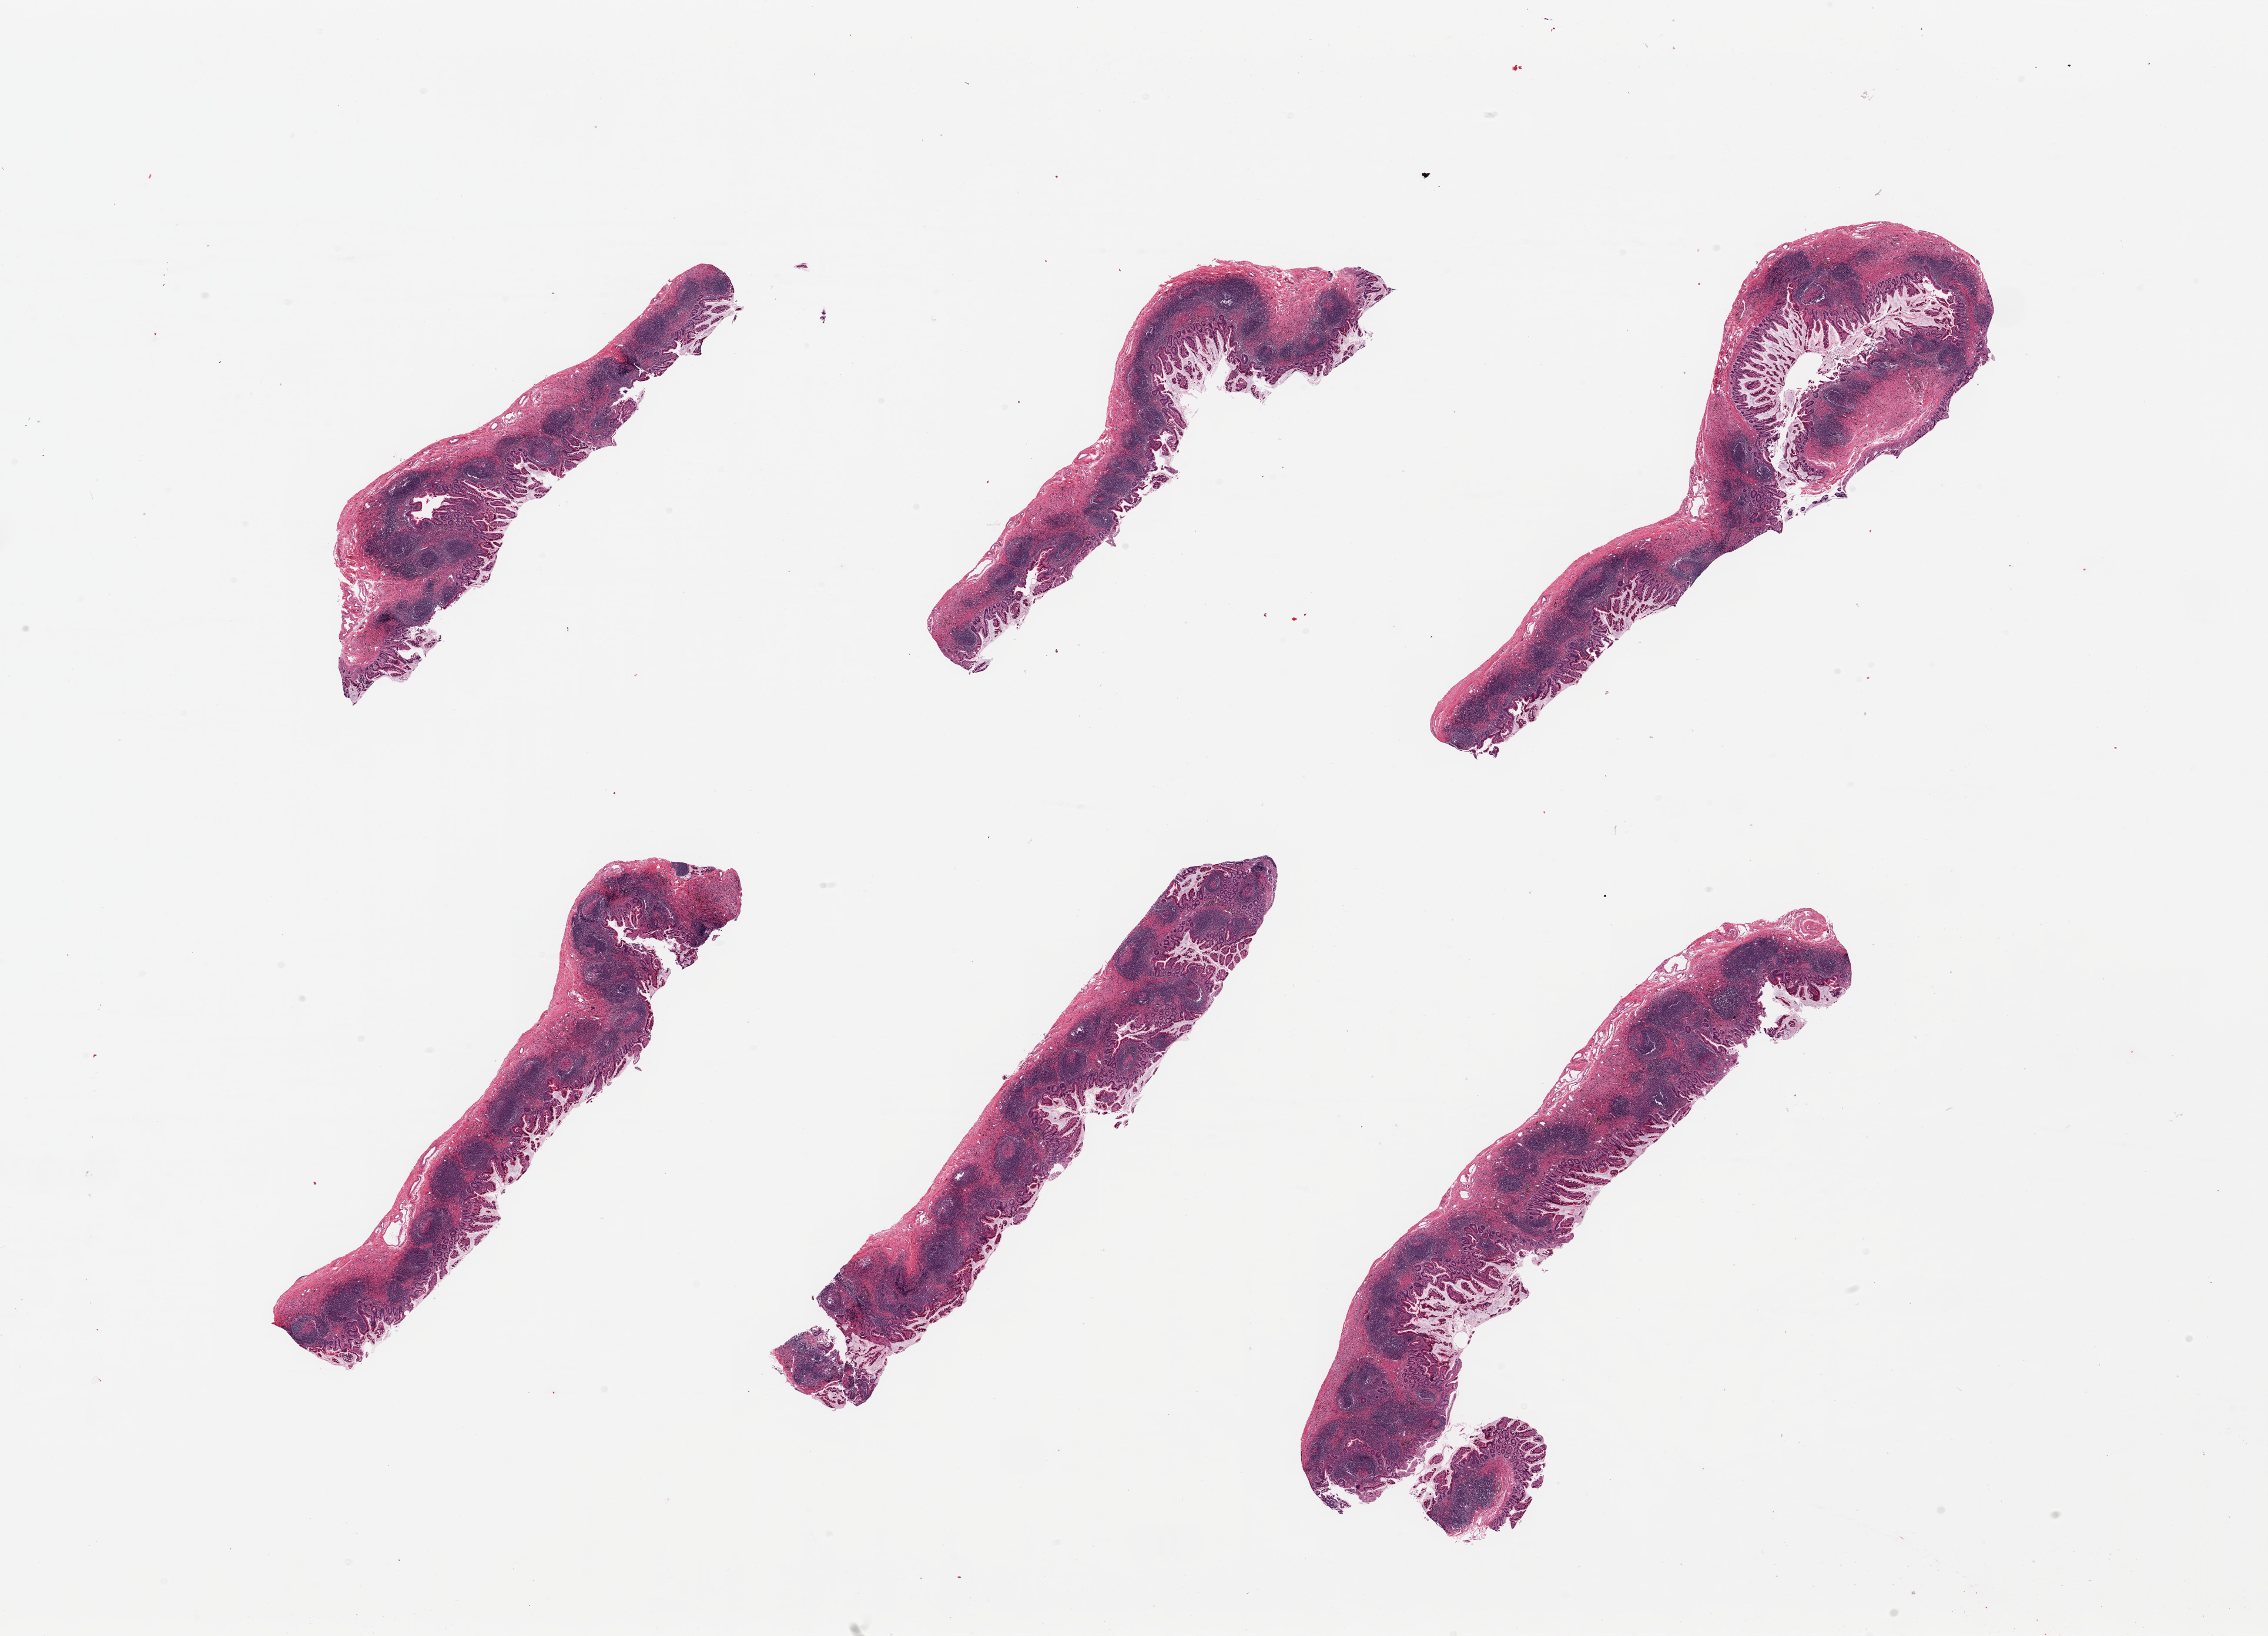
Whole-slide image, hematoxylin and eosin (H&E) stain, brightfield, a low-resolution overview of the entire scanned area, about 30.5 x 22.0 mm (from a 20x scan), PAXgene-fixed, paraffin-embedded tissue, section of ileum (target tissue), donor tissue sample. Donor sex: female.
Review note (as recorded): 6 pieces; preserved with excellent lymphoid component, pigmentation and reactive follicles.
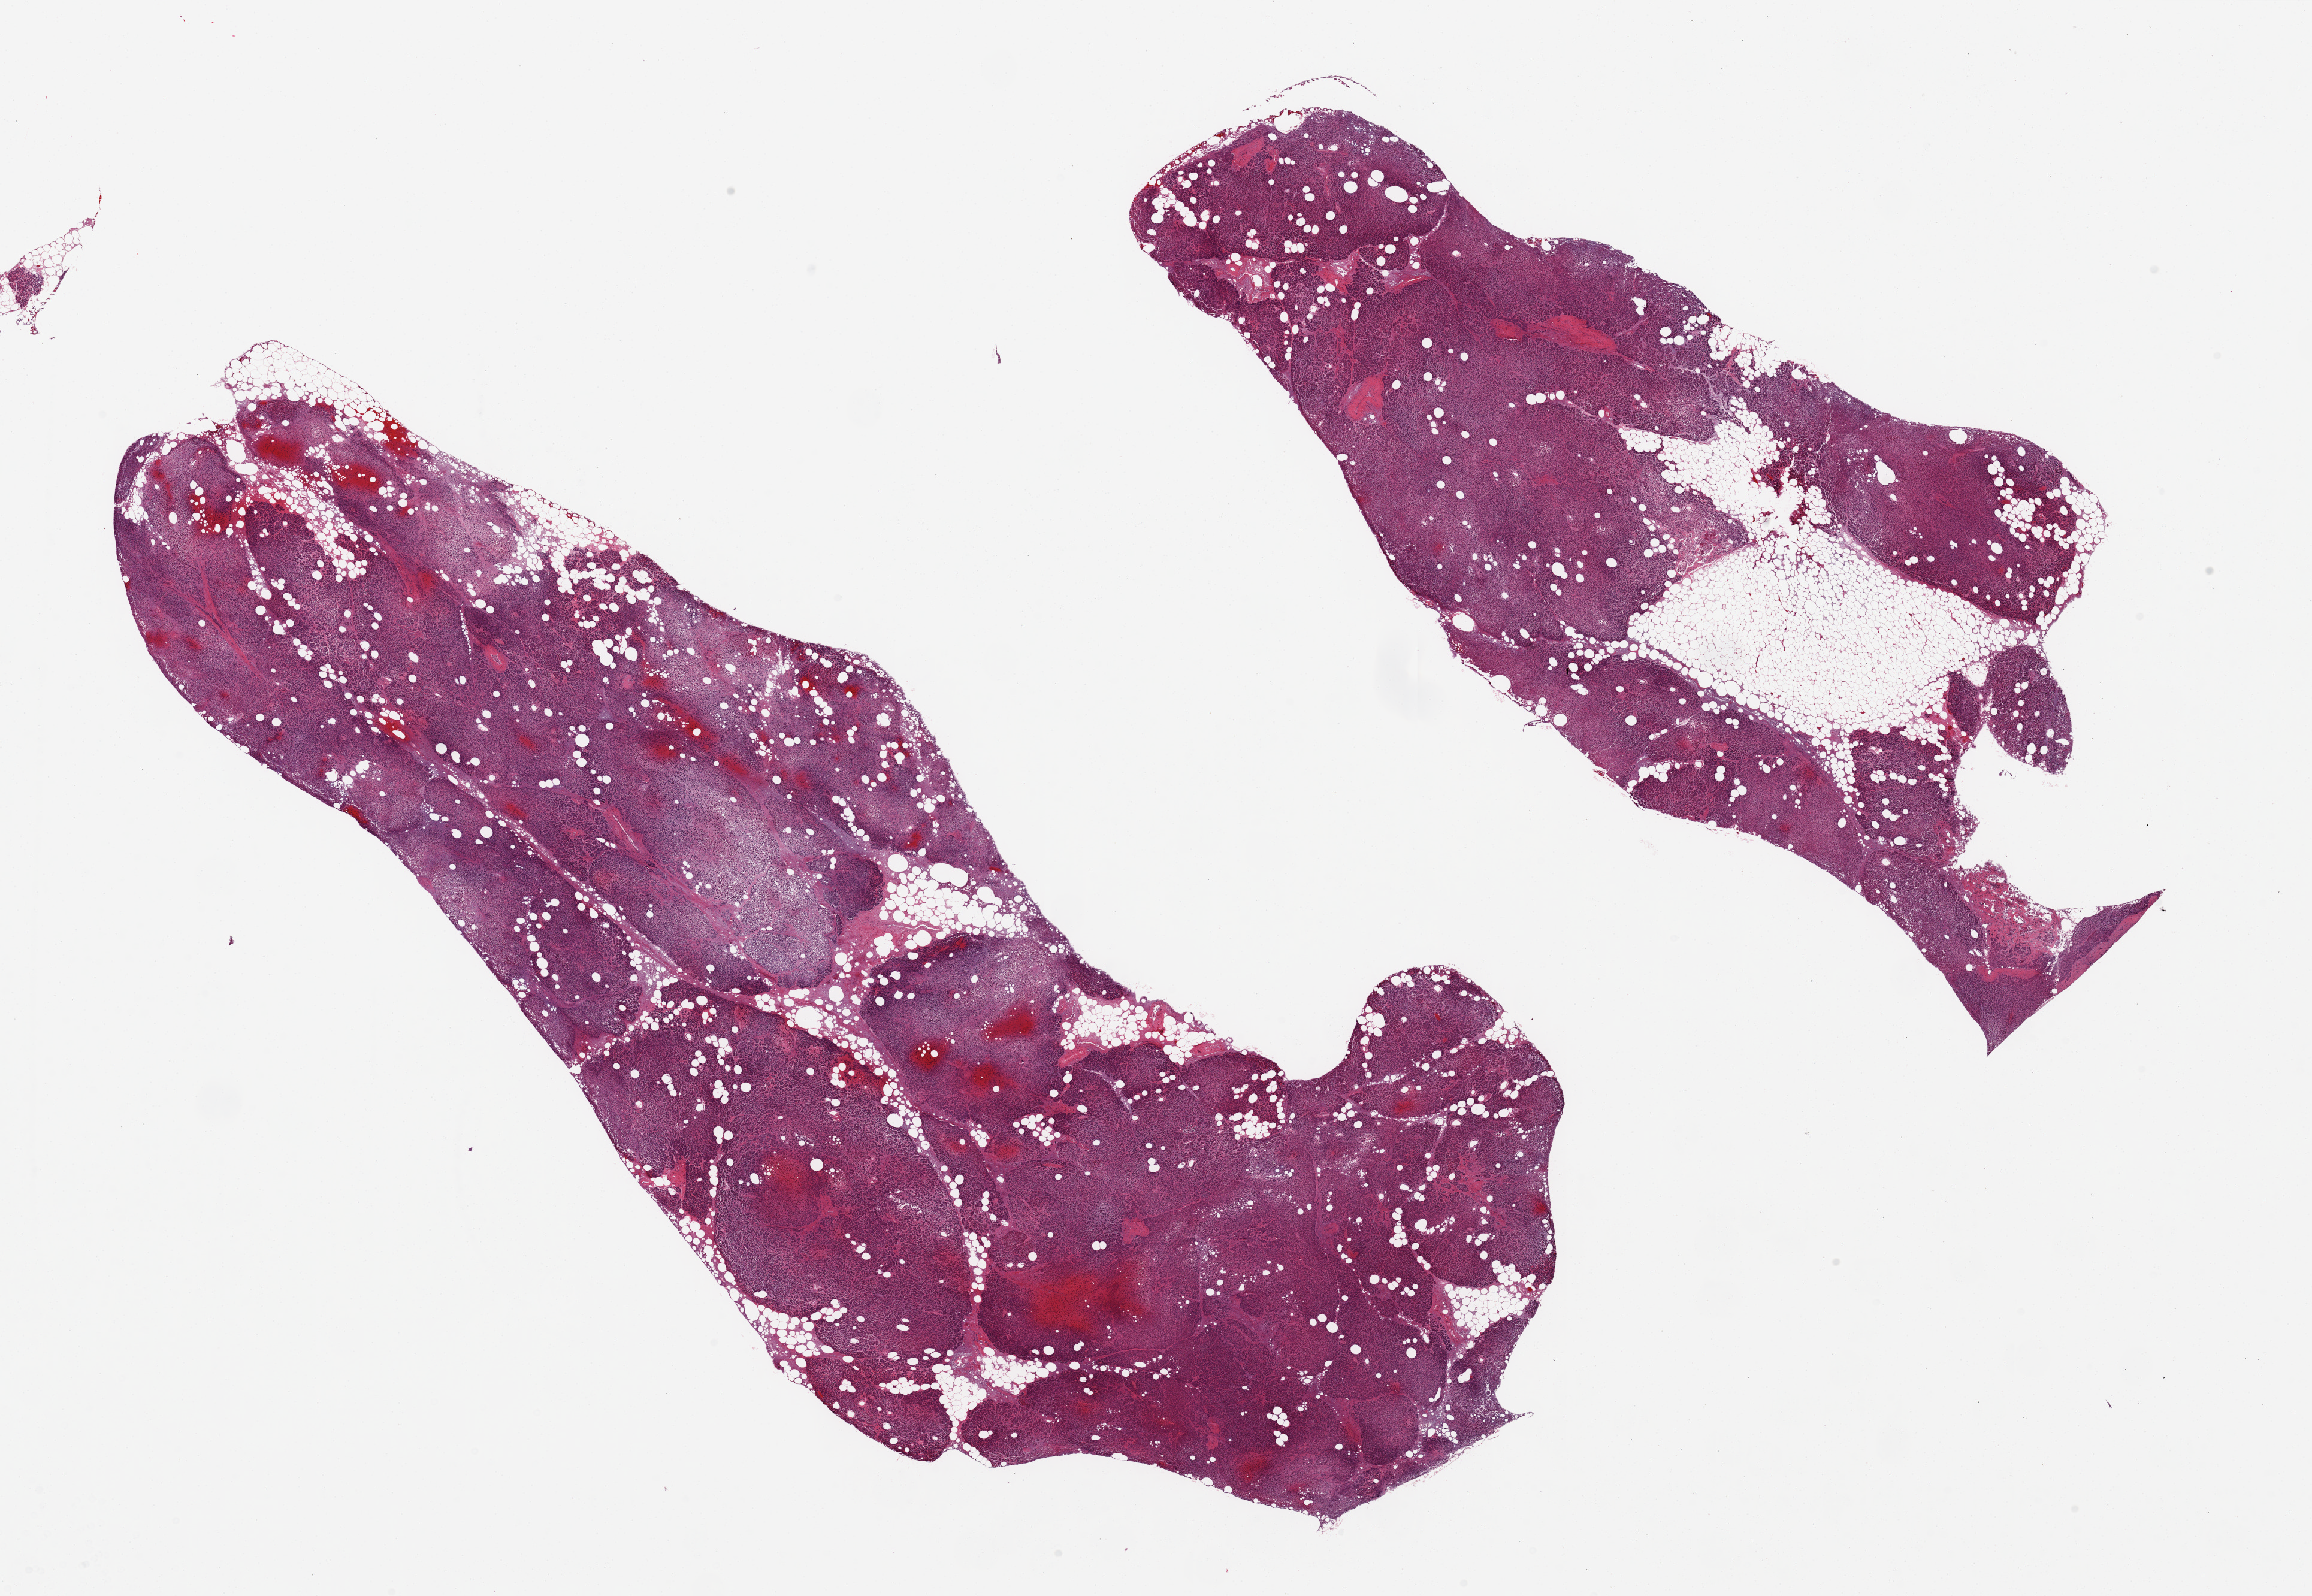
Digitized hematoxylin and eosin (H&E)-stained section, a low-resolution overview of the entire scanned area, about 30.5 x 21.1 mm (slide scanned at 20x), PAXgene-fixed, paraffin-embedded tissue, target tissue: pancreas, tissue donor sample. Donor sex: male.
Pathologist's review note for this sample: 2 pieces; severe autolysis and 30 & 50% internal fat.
⁂
INSTRUCTIONS TO FOLLOW
Retype only the lines running from the line with "Digitized hematoxylin and" to the end of the listing, including both of those lines.

ANSWER TO THIS EXERCISE
Digitized hematoxylin and eosin (H&E)-stained section, a low-resolution overview of the entire scanned area, about 30.5 x 21.1 mm (slide scanned at 20x), PAXgene-fixed, paraffin-embedded tissue, target tissue: pancreas, tissue donor sample. Donor sex: male.
Pathologist's review note for this sample: 2 pieces; severe autolysis and 30 & 50% internal fat.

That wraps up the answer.